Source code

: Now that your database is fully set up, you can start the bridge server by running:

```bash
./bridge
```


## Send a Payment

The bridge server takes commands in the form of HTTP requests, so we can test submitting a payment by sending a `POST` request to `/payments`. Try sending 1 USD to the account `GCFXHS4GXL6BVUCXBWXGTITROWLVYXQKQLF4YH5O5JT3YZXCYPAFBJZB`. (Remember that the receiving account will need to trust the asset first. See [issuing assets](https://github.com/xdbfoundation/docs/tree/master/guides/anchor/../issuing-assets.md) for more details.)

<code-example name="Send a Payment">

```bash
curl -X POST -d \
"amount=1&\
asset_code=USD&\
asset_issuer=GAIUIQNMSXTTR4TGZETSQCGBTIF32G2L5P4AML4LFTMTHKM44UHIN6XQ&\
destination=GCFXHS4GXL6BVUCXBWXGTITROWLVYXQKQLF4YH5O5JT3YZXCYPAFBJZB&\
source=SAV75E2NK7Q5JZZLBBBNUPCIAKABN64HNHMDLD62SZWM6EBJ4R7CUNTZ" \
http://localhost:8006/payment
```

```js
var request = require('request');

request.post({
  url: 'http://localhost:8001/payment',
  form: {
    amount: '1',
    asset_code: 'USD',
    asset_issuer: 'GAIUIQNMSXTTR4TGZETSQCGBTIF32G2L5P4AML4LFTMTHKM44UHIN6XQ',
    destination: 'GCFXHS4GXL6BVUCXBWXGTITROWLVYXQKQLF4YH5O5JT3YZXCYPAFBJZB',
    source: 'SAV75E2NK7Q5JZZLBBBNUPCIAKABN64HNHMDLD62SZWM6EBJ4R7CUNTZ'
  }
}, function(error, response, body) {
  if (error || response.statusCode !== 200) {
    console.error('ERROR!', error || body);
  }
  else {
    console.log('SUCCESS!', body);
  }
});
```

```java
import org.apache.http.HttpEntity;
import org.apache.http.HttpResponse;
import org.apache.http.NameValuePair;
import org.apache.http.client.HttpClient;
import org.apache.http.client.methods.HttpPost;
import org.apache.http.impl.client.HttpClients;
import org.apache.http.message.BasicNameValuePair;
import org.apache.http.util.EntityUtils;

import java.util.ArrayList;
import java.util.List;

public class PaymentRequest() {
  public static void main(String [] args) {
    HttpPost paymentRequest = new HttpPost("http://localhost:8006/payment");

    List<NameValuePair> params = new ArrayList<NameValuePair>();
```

______________________________

Your task is an exact transcription of every line above.

Source code

: Now that your database is fully set up, you can start the bridge server by running:

```bash
./bridge
```


## Send a Payment

The bridge server takes commands in the form of HTTP requests, so we can test submitting a payment by sending a `POST` request to `/payments`. Try sending 1 USD to the account `GCFXHS4GXL6BVUCXBWXGTITROWLVYXQKQLF4YH5O5JT3YZXCYPAFBJZB`. (Remember that the receiving account will need to trust the asset first. See [issuing assets](https://github.com/xdbfoundation/docs/tree/master/guides/anchor/../issuing-assets.md) for more details.)

<code-example name="Send a Payment">

```bash
curl -X POST -d \
"amount=1&\
asset_code=USD&\
asset_issuer=GAIUIQNMSXTTR4TGZETSQCGBTIF32G2L5P4AML4LFTMTHKM44UHIN6XQ&\
destination=GCFXHS4GXL6BVUCXBWXGTITROWLVYXQKQLF4YH5O5JT3YZXCYPAFBJZB&\
source=SAV75E2NK7Q5JZZLBBBNUPCIAKABN64HNHMDLD62SZWM6EBJ4R7CUNTZ" \
http://localhost:8006/payment
```

```js
var request = require('request');

request.post({
  url: 'http://localhost:8001/payment',
  form: {
    amount: '1',
    asset_code: 'USD',
    asset_issuer: 'GAIUIQNMSXTTR4TGZETSQCGBTIF32G2L5P4AML4LFTMTHKM44UHIN6XQ',
    destination: 'GCFXHS4GXL6BVUCXBWXGTITROWLVYXQKQLF4YH5O5JT3YZXCYPAFBJZB',
    source: 'SAV75E2NK7Q5JZZLBBBNUPCIAKABN64HNHMDLD62SZWM6EBJ4R7CUNTZ'
  }
}, function(error, response, body) {
  if (error || response.statusCode !== 200) {
    console.error('ERROR!', error || body);
  }
  else {
    console.log('SUCCESS!', body);
  }
});
```

```java
import org.apache.http.HttpEntity;
import org.apache.http.HttpResponse;
import org.apache.http.NameValuePair;
import org.apache.http.client.HttpClient;
import org.apache.http.client.methods.HttpPost;
import org.apache.http.impl.client.HttpClients;
import org.apache.http.message.BasicNameValuePair;
import org.apache.http.util.EntityUtils;

import java.util.ArrayList;
import java.util.List;

public class PaymentRequest() {
  public static void main(String [] args) {
    HttpPost paymentRequest = new HttpPost("http://localhost:8006/payment");

    List<NameValuePair> params = new ArrayList<NameValuePair>();
```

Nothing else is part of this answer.